━━ PROVIDED INFORMATION

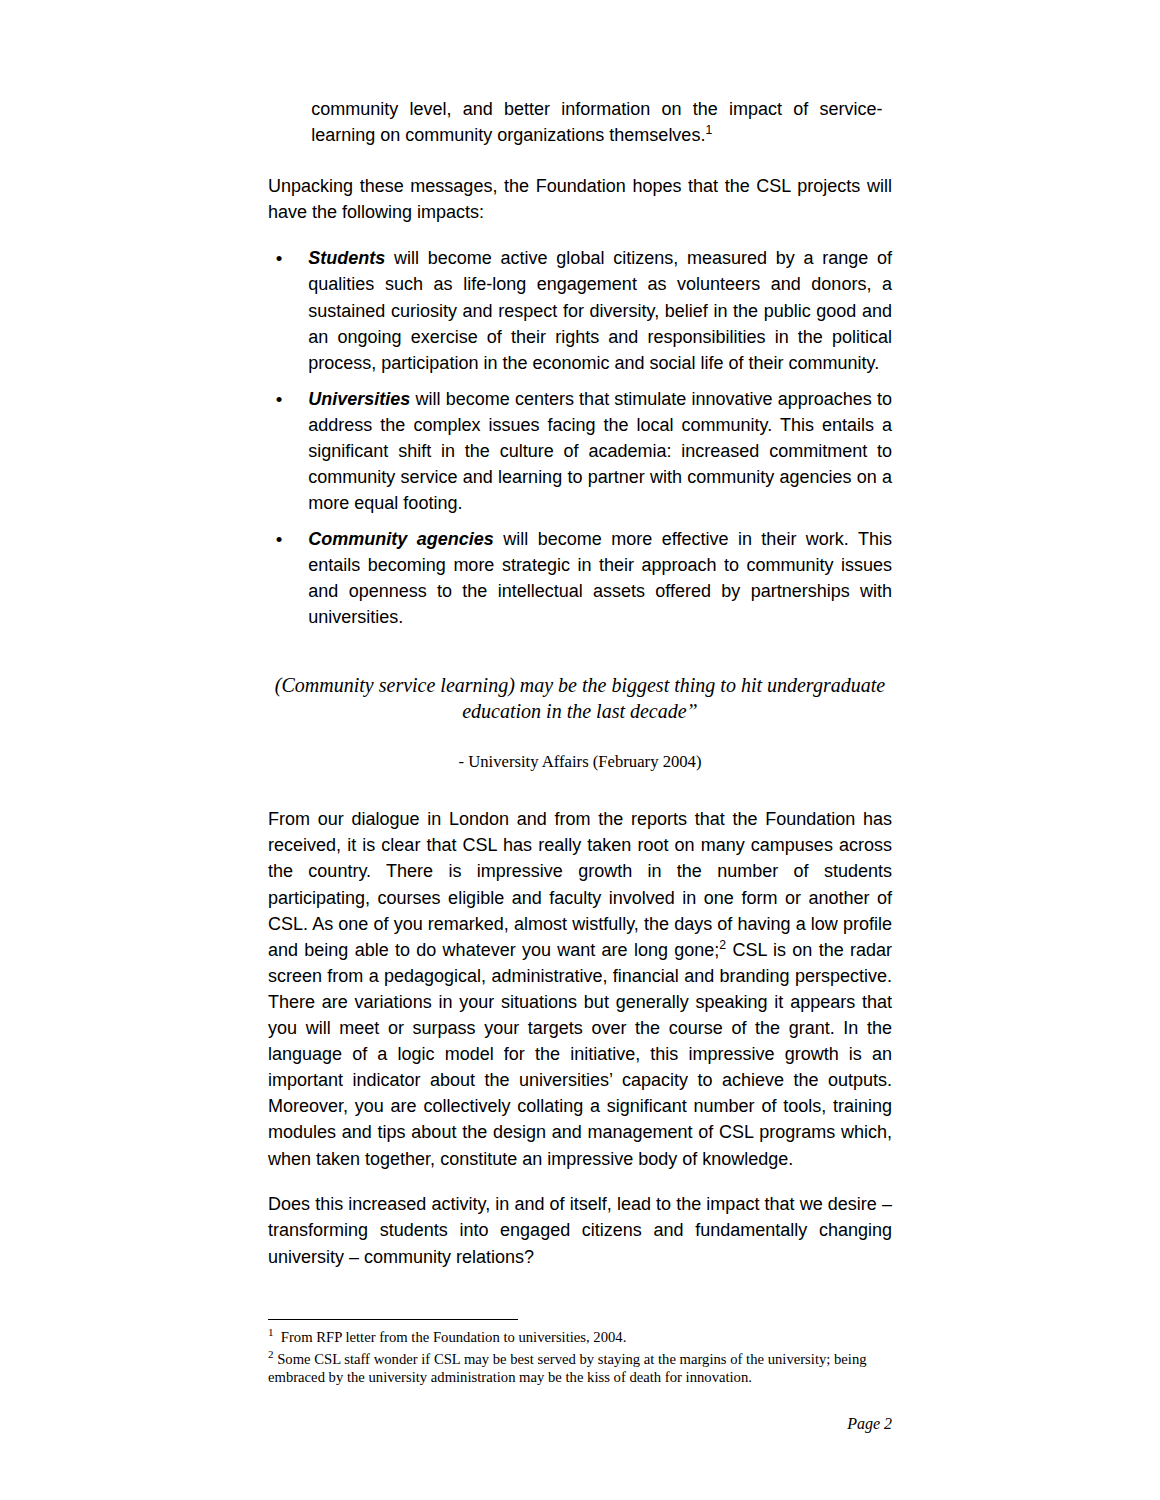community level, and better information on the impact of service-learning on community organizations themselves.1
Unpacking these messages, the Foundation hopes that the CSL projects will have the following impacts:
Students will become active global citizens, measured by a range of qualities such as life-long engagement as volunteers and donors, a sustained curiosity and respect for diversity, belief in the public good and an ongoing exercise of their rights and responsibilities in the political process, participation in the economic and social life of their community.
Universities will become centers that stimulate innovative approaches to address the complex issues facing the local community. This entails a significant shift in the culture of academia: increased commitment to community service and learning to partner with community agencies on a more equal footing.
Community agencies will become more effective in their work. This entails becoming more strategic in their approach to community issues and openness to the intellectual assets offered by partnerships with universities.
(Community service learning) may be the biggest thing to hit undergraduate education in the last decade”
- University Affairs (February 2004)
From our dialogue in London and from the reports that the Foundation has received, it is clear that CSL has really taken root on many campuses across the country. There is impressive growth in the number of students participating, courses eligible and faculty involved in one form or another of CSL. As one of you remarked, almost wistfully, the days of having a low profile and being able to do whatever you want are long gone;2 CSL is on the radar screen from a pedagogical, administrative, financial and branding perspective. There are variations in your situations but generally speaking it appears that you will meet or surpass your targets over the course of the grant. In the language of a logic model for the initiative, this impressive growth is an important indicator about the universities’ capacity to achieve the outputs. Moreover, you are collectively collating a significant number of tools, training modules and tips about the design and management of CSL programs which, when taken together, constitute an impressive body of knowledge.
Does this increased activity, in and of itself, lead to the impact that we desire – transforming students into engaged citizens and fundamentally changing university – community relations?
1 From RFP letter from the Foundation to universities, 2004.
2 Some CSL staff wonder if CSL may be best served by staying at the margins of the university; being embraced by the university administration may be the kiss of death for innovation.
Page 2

━━━━
━━ PROVIDED INFORMATION

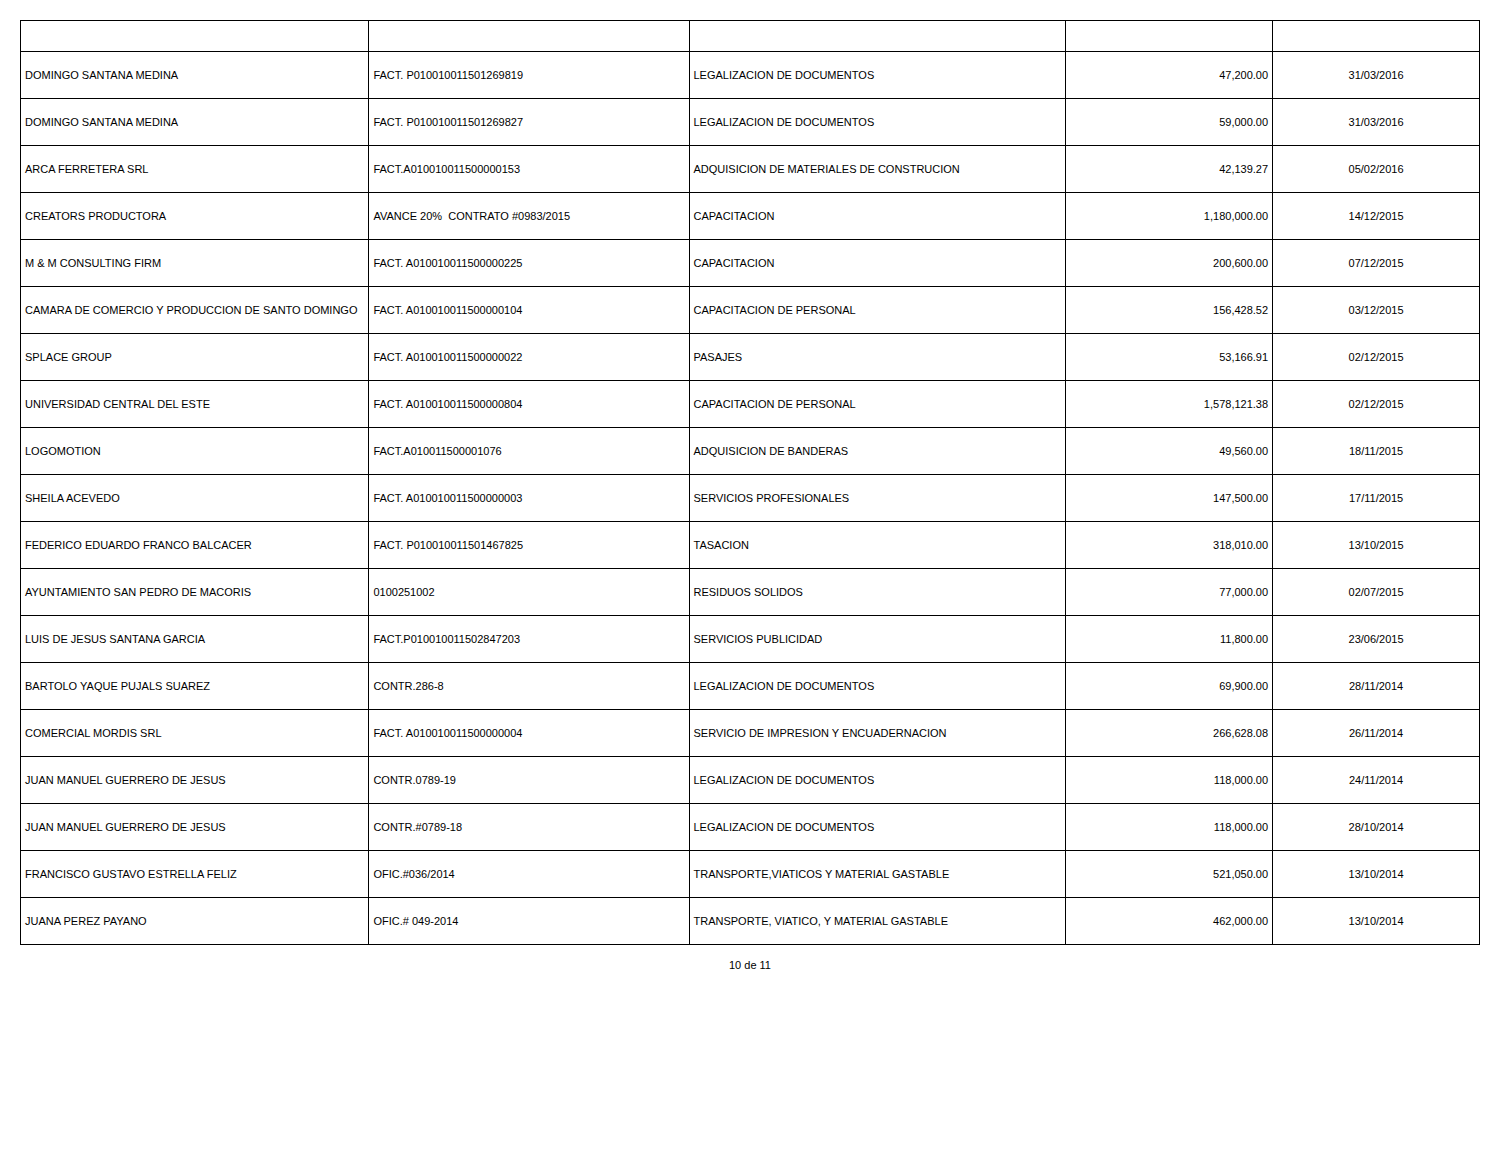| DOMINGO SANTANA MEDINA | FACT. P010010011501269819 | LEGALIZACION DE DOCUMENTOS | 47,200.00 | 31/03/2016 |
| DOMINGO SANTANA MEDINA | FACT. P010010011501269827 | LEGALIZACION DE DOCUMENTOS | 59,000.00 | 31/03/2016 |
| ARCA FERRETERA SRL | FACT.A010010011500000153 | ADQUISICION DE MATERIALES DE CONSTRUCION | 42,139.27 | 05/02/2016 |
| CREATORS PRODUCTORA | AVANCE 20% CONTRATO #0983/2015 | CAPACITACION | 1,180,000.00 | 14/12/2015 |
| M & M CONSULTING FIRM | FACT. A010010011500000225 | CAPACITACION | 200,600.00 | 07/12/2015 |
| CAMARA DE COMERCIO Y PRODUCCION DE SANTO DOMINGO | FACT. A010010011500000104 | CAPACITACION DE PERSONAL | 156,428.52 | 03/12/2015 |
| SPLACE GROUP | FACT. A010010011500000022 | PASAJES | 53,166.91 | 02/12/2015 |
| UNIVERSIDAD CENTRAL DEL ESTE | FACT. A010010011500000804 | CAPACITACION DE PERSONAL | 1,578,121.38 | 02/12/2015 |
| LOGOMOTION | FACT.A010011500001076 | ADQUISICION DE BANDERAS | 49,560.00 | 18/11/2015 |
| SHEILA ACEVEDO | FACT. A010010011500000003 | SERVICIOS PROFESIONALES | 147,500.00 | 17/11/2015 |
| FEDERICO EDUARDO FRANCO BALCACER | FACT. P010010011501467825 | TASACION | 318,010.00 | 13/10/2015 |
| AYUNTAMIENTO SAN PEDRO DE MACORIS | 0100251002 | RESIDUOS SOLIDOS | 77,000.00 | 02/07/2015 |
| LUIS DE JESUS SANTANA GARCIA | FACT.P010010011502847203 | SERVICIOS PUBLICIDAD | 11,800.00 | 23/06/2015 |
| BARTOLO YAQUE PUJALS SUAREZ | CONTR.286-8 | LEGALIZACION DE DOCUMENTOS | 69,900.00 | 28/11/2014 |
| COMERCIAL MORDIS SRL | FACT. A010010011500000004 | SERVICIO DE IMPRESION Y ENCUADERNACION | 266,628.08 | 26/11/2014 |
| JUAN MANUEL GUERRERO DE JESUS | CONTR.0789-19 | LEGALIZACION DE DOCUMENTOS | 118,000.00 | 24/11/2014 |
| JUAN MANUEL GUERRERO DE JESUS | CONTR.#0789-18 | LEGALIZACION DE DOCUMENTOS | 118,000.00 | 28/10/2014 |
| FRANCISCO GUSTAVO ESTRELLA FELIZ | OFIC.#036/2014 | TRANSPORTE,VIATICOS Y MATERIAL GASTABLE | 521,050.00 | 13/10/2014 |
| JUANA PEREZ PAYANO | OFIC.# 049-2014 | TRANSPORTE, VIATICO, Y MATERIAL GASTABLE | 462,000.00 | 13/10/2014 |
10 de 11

━━━━
━━ PROVIDED INFORMATION

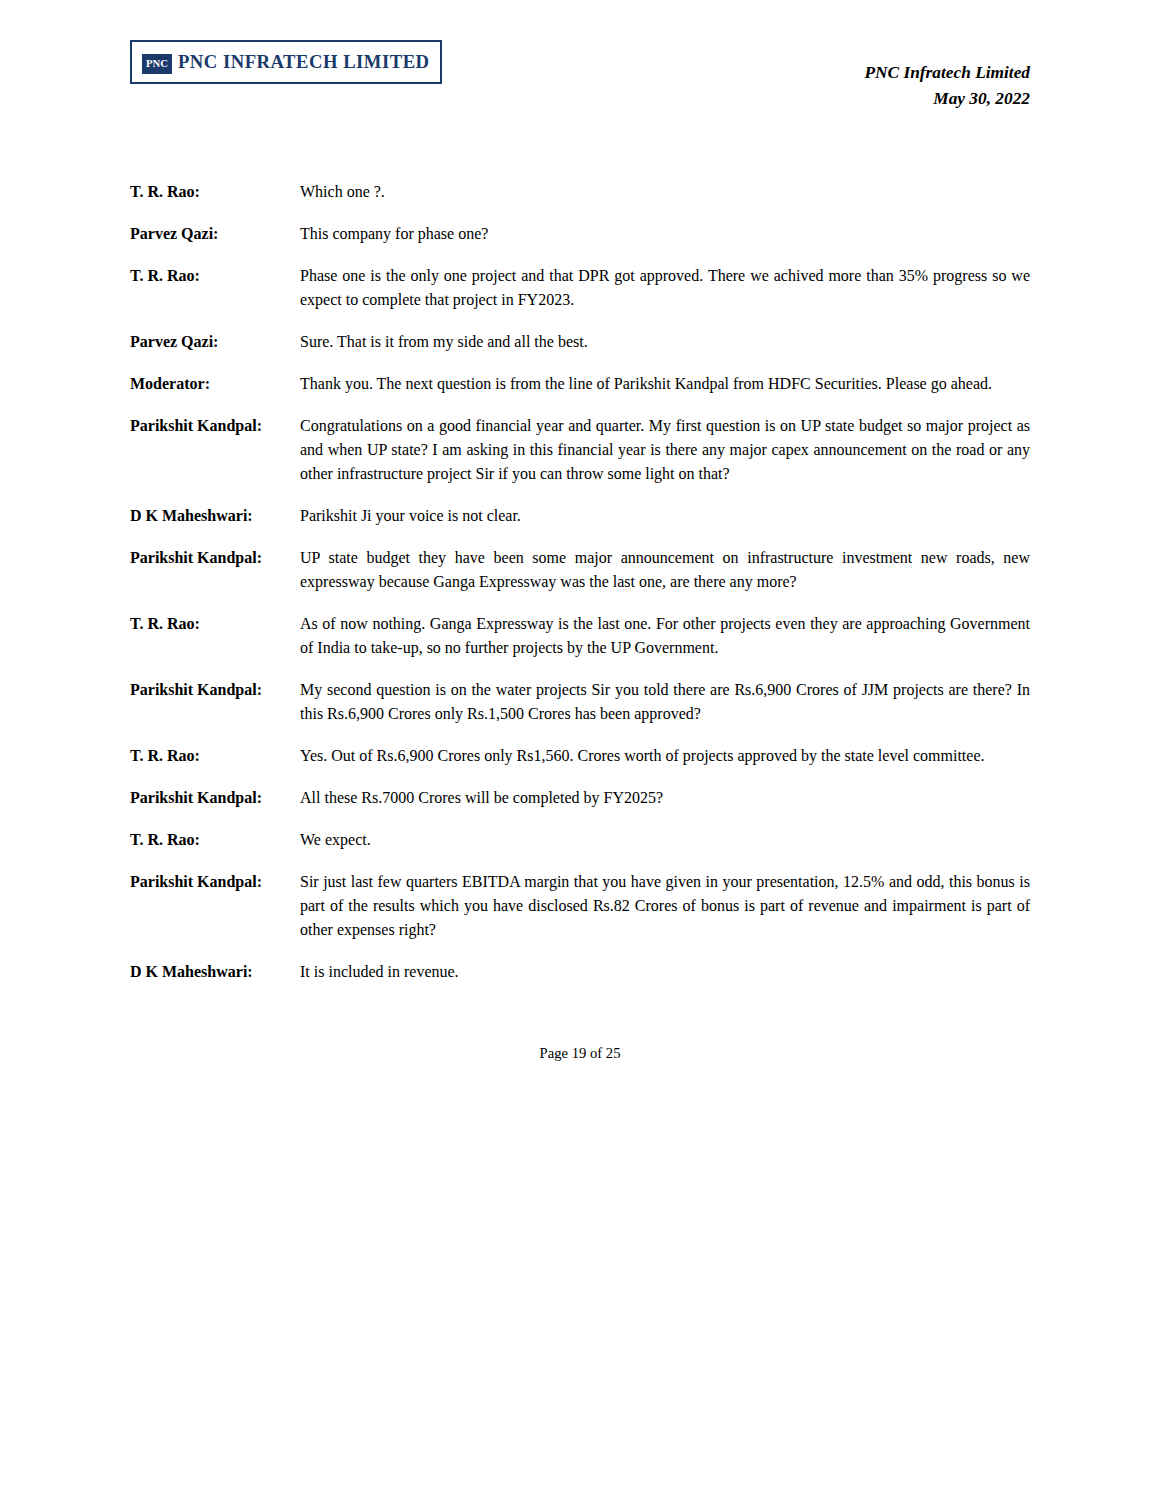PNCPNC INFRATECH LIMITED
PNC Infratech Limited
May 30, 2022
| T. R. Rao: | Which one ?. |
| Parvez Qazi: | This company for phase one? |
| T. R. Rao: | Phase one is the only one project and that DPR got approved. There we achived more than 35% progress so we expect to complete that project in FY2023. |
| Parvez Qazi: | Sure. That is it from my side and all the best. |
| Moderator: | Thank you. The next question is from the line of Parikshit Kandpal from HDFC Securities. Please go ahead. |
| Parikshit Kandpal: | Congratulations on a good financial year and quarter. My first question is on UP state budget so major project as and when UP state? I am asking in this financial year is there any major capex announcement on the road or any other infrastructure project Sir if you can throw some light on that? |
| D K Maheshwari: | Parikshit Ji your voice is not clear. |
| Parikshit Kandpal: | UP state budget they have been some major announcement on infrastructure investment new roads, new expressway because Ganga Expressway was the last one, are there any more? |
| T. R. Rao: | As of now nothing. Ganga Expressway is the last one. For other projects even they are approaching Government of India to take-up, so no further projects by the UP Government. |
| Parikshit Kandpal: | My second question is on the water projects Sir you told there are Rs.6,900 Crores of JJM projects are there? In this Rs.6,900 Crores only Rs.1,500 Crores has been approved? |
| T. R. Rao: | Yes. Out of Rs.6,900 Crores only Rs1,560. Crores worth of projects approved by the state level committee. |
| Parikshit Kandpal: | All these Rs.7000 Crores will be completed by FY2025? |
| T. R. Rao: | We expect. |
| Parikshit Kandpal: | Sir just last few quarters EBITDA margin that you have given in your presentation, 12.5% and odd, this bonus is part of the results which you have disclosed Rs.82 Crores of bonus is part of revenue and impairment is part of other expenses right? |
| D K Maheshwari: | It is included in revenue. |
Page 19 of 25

━━━━

WHAT YOU NEED TO DO: What is needed is a copy of every line above in which "best" appears.

ANSWER TO THIS TASK:
2 Some CSL staff wonder if CSL may be best served by staying at the margins of the university; being embraced by the university administration may be the kiss of death for innovation.
| Parvez Qazi: | Sure. That is it from my side and all the best. |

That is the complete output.